Friday, July 08, 2005

The Chasm Of Silence

Mom hovered near my bed as I packed. I didn’t look up. There were books and clothes all over the floor and the bed. It was all there was left to pack. In two days I would walk out of here. Mom remained quiet. It was getting on my nerves. I turned around, “Do you want something?” “No,” she said. More silence. I went back to my packing. I wasn’t in the mood to humour her.

After a while, she spoke again, “Is there anything that I can do?” “No,” I said without turning around. “Anything you need?” “No Mom!” I don’t know when she left the room but when I looked to see if she was still there, she was gone.

Mom was sitting in her hammock in the garden when I came home and told her that day. “I’ve got a job in Bombay. I’ll be leaving in a month.” She just looked at me. I was wondering whether she had heard me when she said, “Oh, you’re leaving?” “Yes, at the end of the month.” I walked inside before she could say anything else.

“Dinner’s ready.” She came to my room that night as I was sitting at the computer. “What? Oh, you go ahead mom. I’ll eat later.” We hadn’t eaten together in years. She usually ate first, while watching TV in the hall; I ate later in my room. Mom continued to stand there.
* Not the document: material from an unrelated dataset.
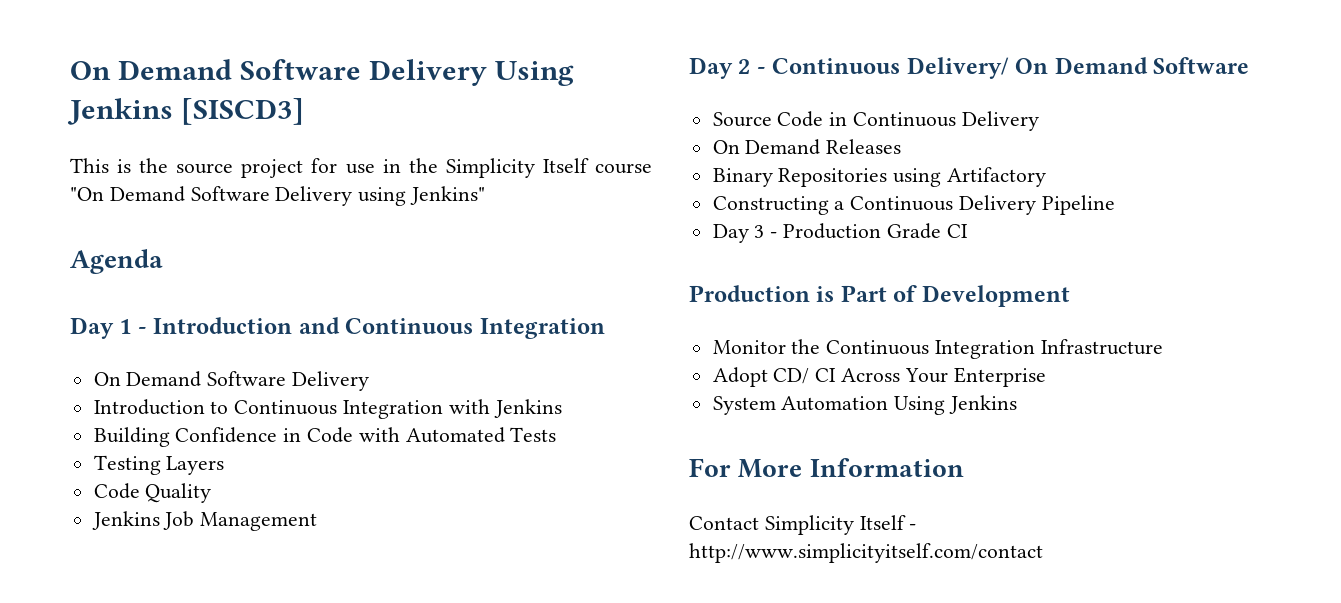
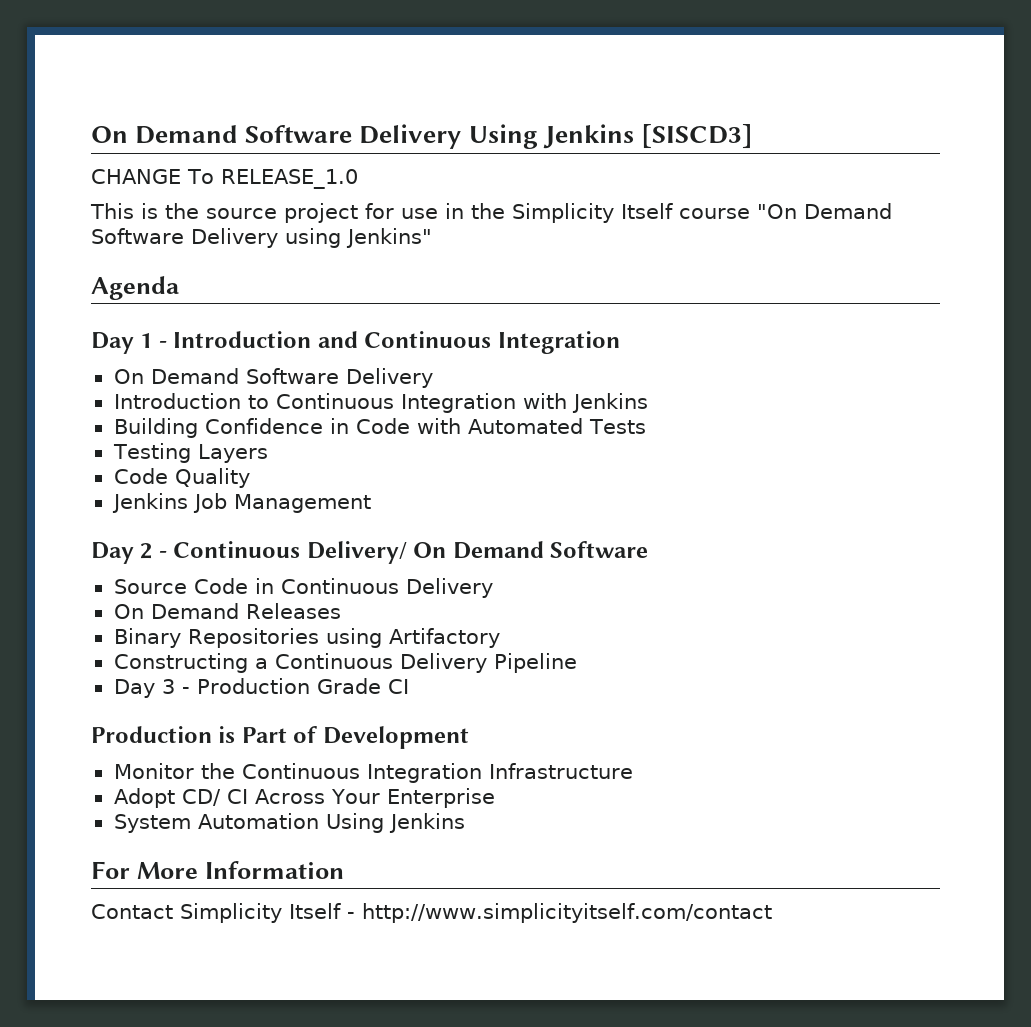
(305, 111) none -> [91,169,358,189] // CHANGE To RELEASE_1.0

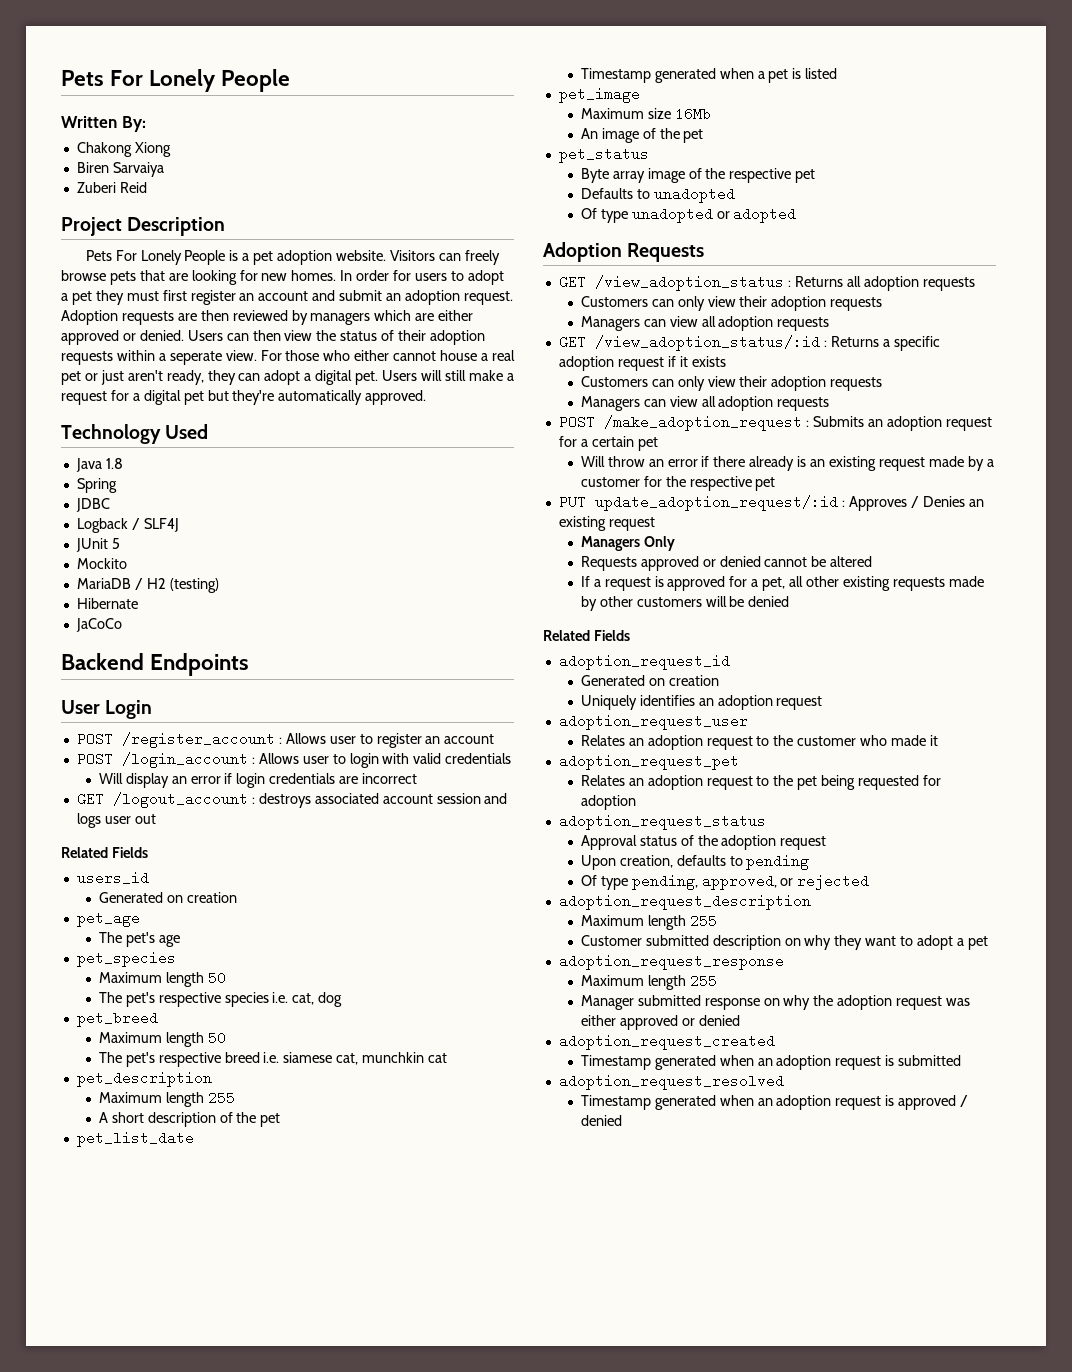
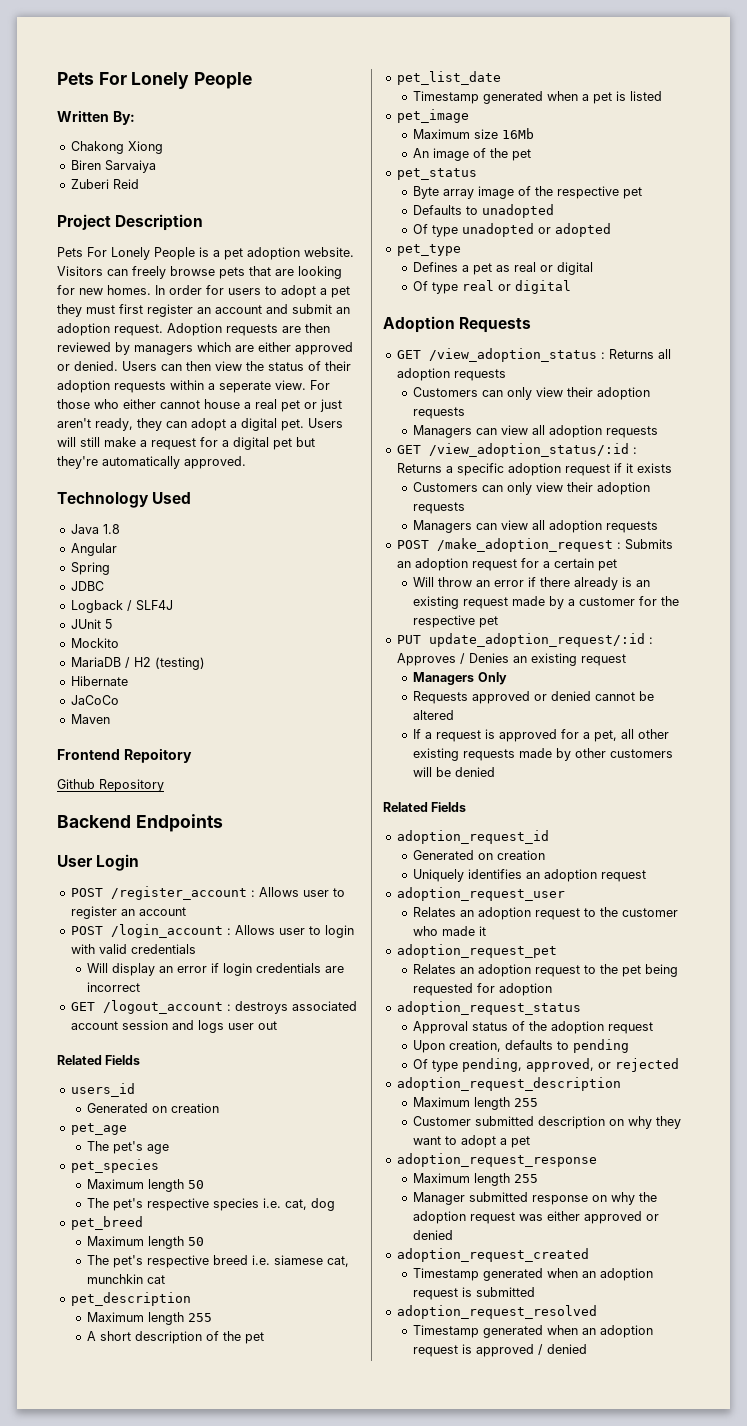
(123, 463) none -> [70,543,117,556] // Angular
(122, 625) none -> [70,714,110,724] [57,748,192,763] [57,779,164,792] // Maven // Frontend Repoitory // Github Repository
(797, 215) none -> [396,244,461,256] [413,262,594,275] [413,280,572,294] // pet_type // Defines a pet as real or digital // Of type real or digital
I looked up again, “Really Mom, you go ahead. I’ll have dinner later.” She nodded and then went away.

Mom and I kept out of each other’s way mostly. She was 21 when she got married and 22 when she had me. She had wanted to become a doctor but her parents didn’t see the point of it. Dad died at 23 in an accident. I guess it all left her bitter.

I was entrusted to an ayah’s care. Mom plunged headlong into a life of gossip and kitty parties. She never attended school plays or award functions. She did raise an eyebrow though when I stood second in class five. “I guess being the best has become too much for you to handle,” she said as she signed the report card and handed it back to me. I never stood second again.

I think I was 10 when I first made my conscious decision to leave home as soon as I could. I had told her I wanted to learn to play the violin. Some musicians had visited the school that day. “The violin?” she had asked, “Whatever for?”

I dreamt up wild fantasies of escape. One day I would just up and go in the middle of night; climbing down the pipe outside my bedroom window. I would have wild adventures and make a million friends as I backpacked around the world.

Most of my friends planned to go abroad for their post-graduation. When I broached the subject, Mom didn’t refuse. She merely ignored me. That night in my room I cried violently. I even broke a few things. The next morning I braced myself to face her again. She had gone out early that day. She came back only after I had gone to sleep. The next morning all my bravado had fizzled out.

I think it was her way of getting back at the world. Then she had a stroke. I was in the middle of a class when I was called by the principal. I was shocked when I saw her lying on the hospital bed. I had never thought of her as vulnerable.

She was discharged in two weeks. The following days were simply unbearable. There were two nurses to attend to her but she always wanted me around. “Please stay… or do you have something to do?” she would ask looking extremely embarrassed. I was embarrassed too. I would sit there avoiding her eyes; neither of us saying anything to each other.

After she recovered completely, she would keep bumping into me. “Did you have a good day?” “Do you need more money?” “Are you cold?” “Would you like an extra blanket?” “Have you had dinner?” I was completely unnerved. I started staying out later but whatever time I came back home she was always awake. One day I asked her straight out, “Are you waiting for me?” “No, no,” she had smiled, “I’m just not feeling sleepy yet.”

As soon as I graduated I started looking for a job in other cities. When I walked out of the interview room with the offer in my hand, I closed my eyes for a second and mouthed, “Thank You God.”

My room was completely bare. Things that I wasn’t taking with me right now I had kept at a friend’s place. The taxi was waiting. Mom was taking a long time to get to the door. I was getting impatient. I had told her not to come to the airport.

When she came out, she had a package in her hand. “This is for you,” she said handing it to me, “go on, open it.” It was a gold-embossed leather-bound volume of Shakespeare’s sonnets. How did she know I loved Shakespeare? I looked at her quizzically, then said goodbye and got into the taxi. I think there were tears in her eyes.